在一项大型多读者研究中,研究总放射组学质量评分(RQS)的组内和组间可靠性以及个别 RQS 项目评分的可重复性。
9 名具有不同背景的读者根据其对 RQS 使用的熟练程度随机分为三组:组 1 和组 2 分别代表具有或不具有 RQS 预先培训的组间可靠性组;组 3 代表组内可靠性组。组 1 和组 2 的读者评估了 33 篇原始放射组学研究论文。在组 3 的读者中,其中 17 篇论文间隔 1 个月进行了两次评估。对于连续变量,使用组内相关系数(ICC),对于分类变量,使用 Fleiss 和 Cohen 的 kappa(k)统计量。
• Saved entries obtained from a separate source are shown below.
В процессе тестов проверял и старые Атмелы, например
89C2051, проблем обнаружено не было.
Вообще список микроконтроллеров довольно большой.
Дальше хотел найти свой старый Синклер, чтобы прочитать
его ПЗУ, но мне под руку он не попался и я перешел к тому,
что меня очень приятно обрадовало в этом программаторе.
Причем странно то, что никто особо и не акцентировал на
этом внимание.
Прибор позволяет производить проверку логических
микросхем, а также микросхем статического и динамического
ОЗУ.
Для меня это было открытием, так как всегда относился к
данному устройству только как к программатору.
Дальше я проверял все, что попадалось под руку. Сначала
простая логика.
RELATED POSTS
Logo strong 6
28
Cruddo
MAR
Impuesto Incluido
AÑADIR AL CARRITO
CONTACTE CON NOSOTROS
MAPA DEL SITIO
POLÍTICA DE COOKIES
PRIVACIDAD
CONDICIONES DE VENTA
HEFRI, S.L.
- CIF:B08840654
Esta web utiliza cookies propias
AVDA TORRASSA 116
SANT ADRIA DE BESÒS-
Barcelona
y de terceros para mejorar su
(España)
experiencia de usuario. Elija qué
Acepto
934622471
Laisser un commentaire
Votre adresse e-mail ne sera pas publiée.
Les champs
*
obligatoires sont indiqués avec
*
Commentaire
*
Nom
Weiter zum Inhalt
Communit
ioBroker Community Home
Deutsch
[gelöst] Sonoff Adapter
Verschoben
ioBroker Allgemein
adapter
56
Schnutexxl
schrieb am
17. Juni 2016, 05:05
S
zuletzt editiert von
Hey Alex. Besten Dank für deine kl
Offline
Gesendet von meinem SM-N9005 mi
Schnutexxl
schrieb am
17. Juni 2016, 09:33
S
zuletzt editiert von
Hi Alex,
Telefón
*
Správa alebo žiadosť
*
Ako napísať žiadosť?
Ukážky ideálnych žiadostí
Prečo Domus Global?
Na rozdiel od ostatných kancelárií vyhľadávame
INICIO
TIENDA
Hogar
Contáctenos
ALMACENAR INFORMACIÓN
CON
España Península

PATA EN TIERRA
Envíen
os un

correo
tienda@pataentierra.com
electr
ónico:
对于总 RQS,组内和组间可靠性均较差至中等(ICC 0.30-0.55,p<0.001),对于经验不足和有经验的读者,项目的可重复性均较低至良好(k-0.12 至 0.75)。对于经验较少的读者,总 RQS 的组内可靠性为中等(ICC 0.522,p=0.009),而经验丰富的读者在第一次和第二次阅读之间显示出极好的组内可靠性(ICC 0.91-0.99,p<0.001)。RQS 项目评分可重复性的组内可靠性较高,大多数项目具有中等至良好的组内可靠性(k-0.40 至 1)。
总 RQS 和个别 RQS 项目评分的可重复性较低。需要一种稳健且可重复的评估方法来评估放射组学研究的质量。
需要可重复的评分系统来提高放射组学研究的质量,并最终缩小研究与临床实施之间的转化差距。
放射组学质量评分已广泛用于评估放射组学研究。
尽管组内可靠性为中等至优秀,但放射组学质量评分的总分和逐项评分的组内和组间可靠性较低。
需要一种稳健、易用的评分系统来评估放射组学研究。